*** Extract to read ***
- Court: Constitutional Court of South Africa
- Full case name: Fedsure Life Assurance Ltd and Others v Greater Johannesburg Transitional Metropolitan Council and Others
- Decided: 14 October 1998
- Citations: [1998] ZACC 17, 1999 (1) SA 374 (CC); 1998 (12) BCLR 1458 (CC)

Case history
- Appealed from: Witwatersrand Local Division

Court membership
- Judges sitting: Chaskalson P, Langa DP, Ackermann, Goldstone, Kriegler, Madala, Mokgoro, O'Regan, Sachs & Yacoob JJ

Case opinions
- Decision by: Chaskalson, Goldstone and O'Regan

= Fedsure Life Assurance v Greater Johannesburg Transitional Metropolitan Council =

South African legal case

Fedsure Life Assurance Ltd and Others v Greater Johannesburg Transitional Metropolitan Council and Others is an important case in South African law, heard in the Constitutional Court on 18 and 20 August 1998, with judgment handed down 14 October. The bench was occupied by Chaskalson P, Langa DP, Ackermann J, Goldstone J, Kriegler J, Madala J, Mokgoro J, O'Regan J, Sachs J and Yacoob J. DJB Osborn (with him PJ Van Blerk) appeared for the appellants, RM Wise (with him J. Kentridge) for the first respondent, and CZ Cohen (with him M. Chaskalson) for the second, third, fourth and fifth respondent.
*** End of Extract to read ***
Brief A —
Write out the whole Fedsure case summary above, reproducing every line word for word.
*** Entries supplied ***
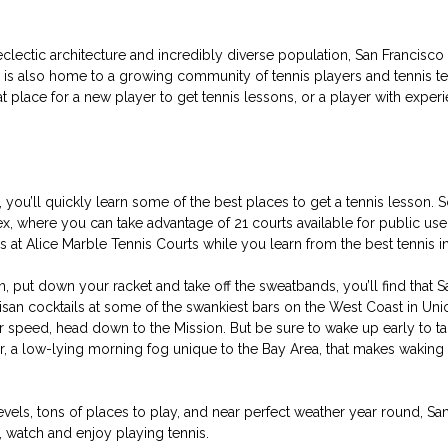
 eclectic architecture and incredibly diverse population, San Francisco 
is also home to a growing community of tennis players and tennis teac
reat place for a new player to get tennis lessons, or a player with exper
you’ll quickly learn some of the best places to get a tennis lesson. 
 where you can take advantage of 21 courts available for public use,
ws at Alice Marble Tennis Courts while you learn from the best tennis ins
n, put down your racket and take off the sweatbands, you’ll find that S
tisan cocktails at some of the swankiest bars on the West Coast in Uni
ur speed, head down to the Mission. But be sure to wake up early to ta
r, a low-lying morning fog unique to the Bay Area, that makes waking u
evels, tons of places to play, and near perfect weather year round, San
, watch and enjoy playing tennis.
*** End of Entries supplied ***
Brief B —
Pick out each line of the entries that contains the string "some", treating uppercase and lowercase letters as different.

Expected output A —
- Court: Constitutional Court of South Africa
- Full case name: Fedsure Life Assurance Ltd and Others v Greater Johannesburg Transitional Metropolitan Council and Others
- Decided: 14 October 1998
- Citations: [1998] ZACC 17, 1999 (1) SA 374 (CC); 1998 (12) BCLR 1458 (CC)

Case history
- Appealed from: Witwatersrand Local Division

Court membership
- Judges sitting: Chaskalson P, Langa DP, Ackermann, Goldstone, Kriegler, Madala, Mokgoro, O'Regan, Sachs & Yacoob JJ

Case opinions
- Decision by: Chaskalson, Goldstone and O'Regan

= Fedsure Life Assurance v Greater Johannesburg Transitional Metropolitan Council =

South African legal case

Fedsure Life Assurance Ltd and Others v Greater Johannesburg Transitional Metropolitan Council and Others is an important case in South African law, heard in the Constitutional Court on 18 and 20 August 1998, with judgment handed down 14 October. The bench was occupied by Chaskalson P, Langa DP, Ackermann J, Goldstone J, Kriegler J, Madala J, Mokgoro J, O'Regan J, Sachs J and Yacoob J. DJB Osborn (with him PJ Van Blerk) appeared for the appellants, RM Wise (with him J. Kentridge) for the first respondent, and CZ Cohen (with him M. Chaskalson) for the second, third, fourth and fifth respondent.

Expected output B —
you’ll quickly learn some of the best places to get a tennis lesson. 
tisan cocktails at some of the swankiest bars on the West Coast in Uni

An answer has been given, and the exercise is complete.